Who knows though, maybe I'm just being unfair. NAL is certainly a passionate woman. Maybe the power of boglove (with a little help from tactical soap twu toobz) will shape her over time. Get her out of jizz-crusted yoga pants and into some modest dresses, learn how to make him some of them homemade Betty Crocker food hacks after she finishes handwashing and mending his clothes while he rediscovers his passion for music and woodworking. Not a drop of alcohol will pass their lips once they truly understand their connection, instead they'll drink trole tears every night from the finest crystal spittoons before several rounds of tantric lovemaking in their tower bedroom. Ozzy officiates the wedding and both the groom and bride's family weep openly and beg for forgiveness from the happy couple for every argument they've ever had. Cardboard boxes will go directly into the recycling after this housebreaking of the heart.

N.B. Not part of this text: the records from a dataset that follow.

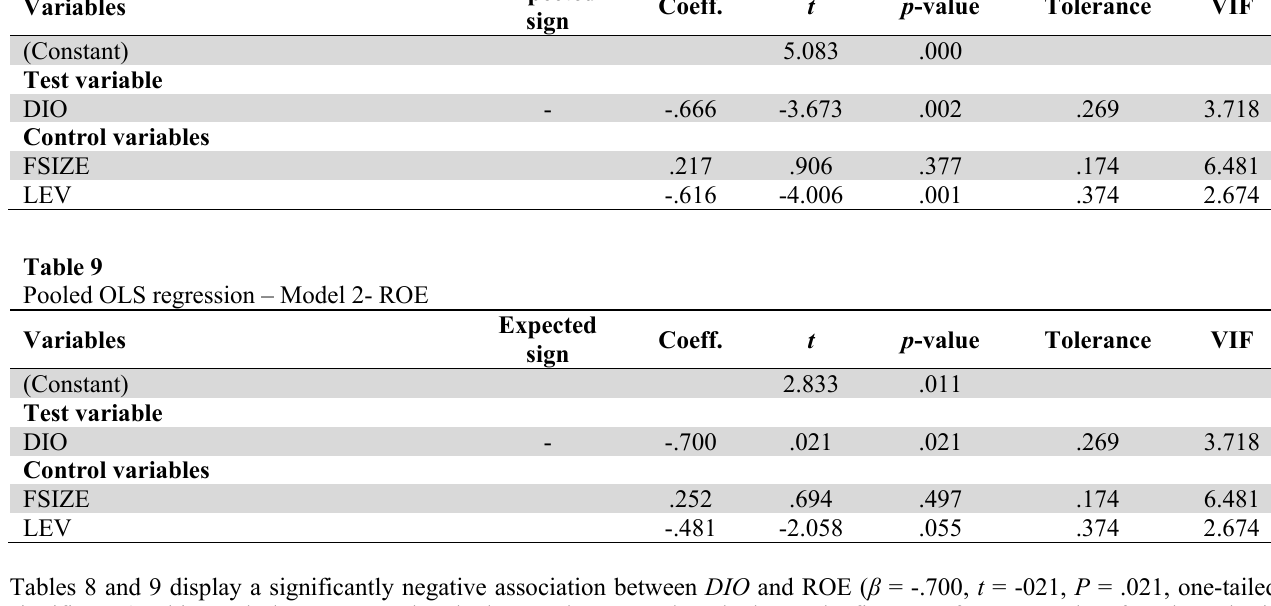
Pooled OLS regression – Model 1- ROA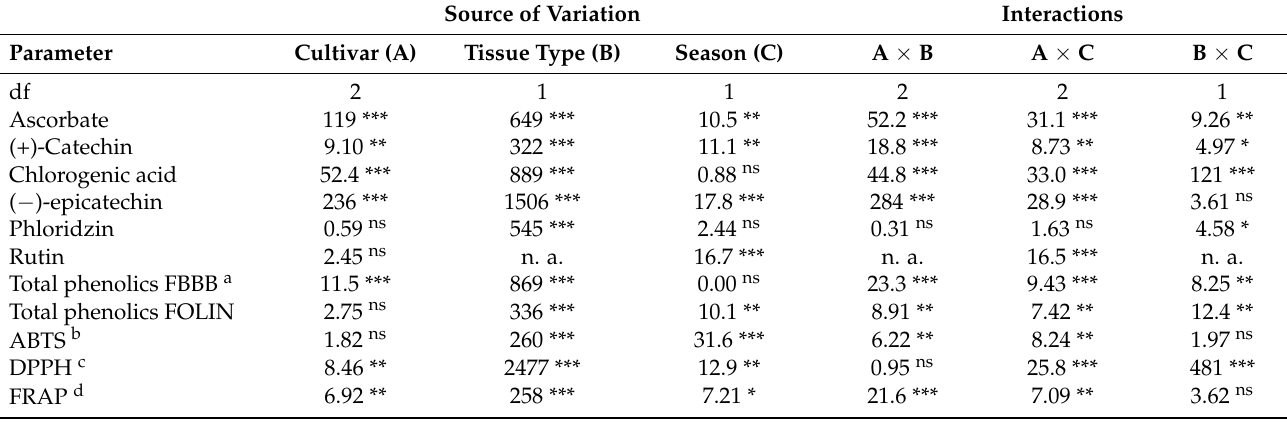
Table 1. Summary of statistics (test ANOVA) for analysed parameters; F values for particular sources of variation and the level of their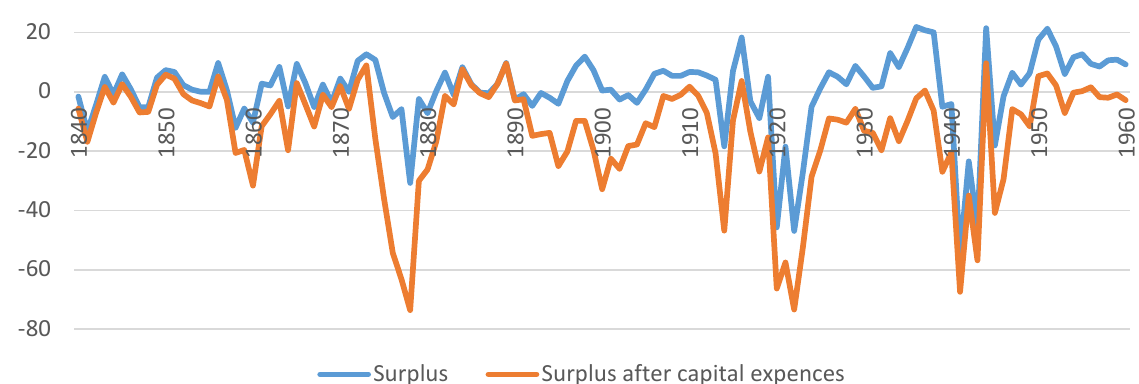
Figure 7. Fiscal balance, central government, percent of income,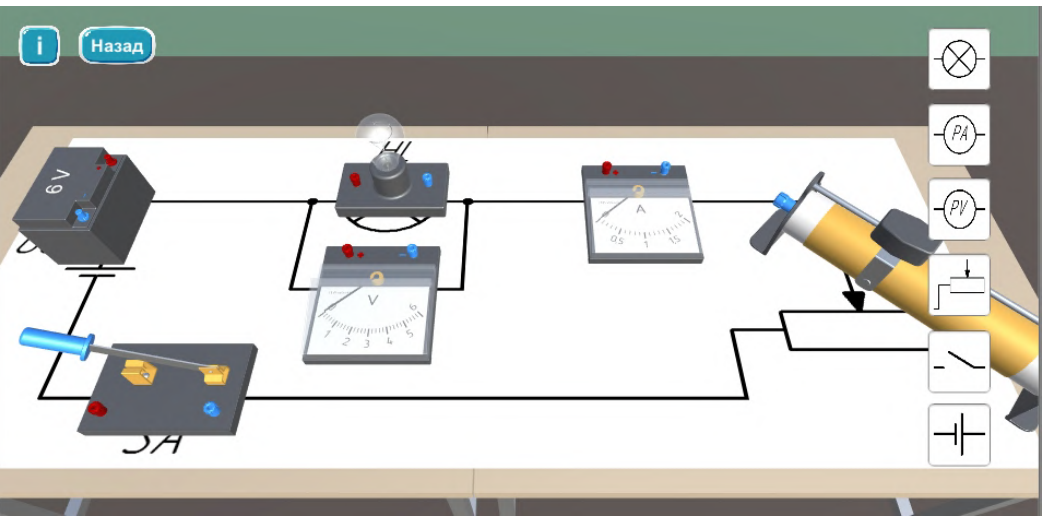
Figure 11: Successful theory checks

I wish them a million boglings that they will raise tenderly but firmly, encourage and nurture, and educate well. Under the watchful eye of their loving parents the brood will grow to be fine natural leaders and experts in their fields, and usher humanity into a new era of peace and prosperity.
 
There's no denying that Jessica is a prematurely aged she-goblin, but I find it refreshing? That she doesn't try too hard. I appreciate an unbothered middle-aged lady not turning on the filters and FaceTune - or Hell, even attempting a flattering picture for her Cameo PFP.
If she had a nice personality and wasn’t completely batshit she’d be a good pull for cobes.
 
There's no denying that Jessica is a prematurely aged she-goblin, but I find it refreshing? That she doesn't try too hard. I appreciate an unbothered middle-aged lady not turning on the filters and FaceTune - or Hell, even attempting a flattering picture for her Cameo PFP.
She does doll up sometimes, like when she went to that bar with Josh. She's content with being ugly while streaming because she doesn't care. She hates her viewers. She thinks she's far better than Josh, and is only using him for clout. It's not refreshing, she's awful and disgusting. Josh honestly deserves better, which is amazing to type.
 
There's no denying that Jessica is a prematurely aged she-goblin, but I find it refreshing? That she doesn't try too hard. I appreciate an unbothered middle-aged lady not turning on the filters and FaceTune - or Hell, even attempting a flattering picture for her Cameo PFP.
Nice ragebait did you think of it while ruminating how her asshole essence would taste in the back of your throat?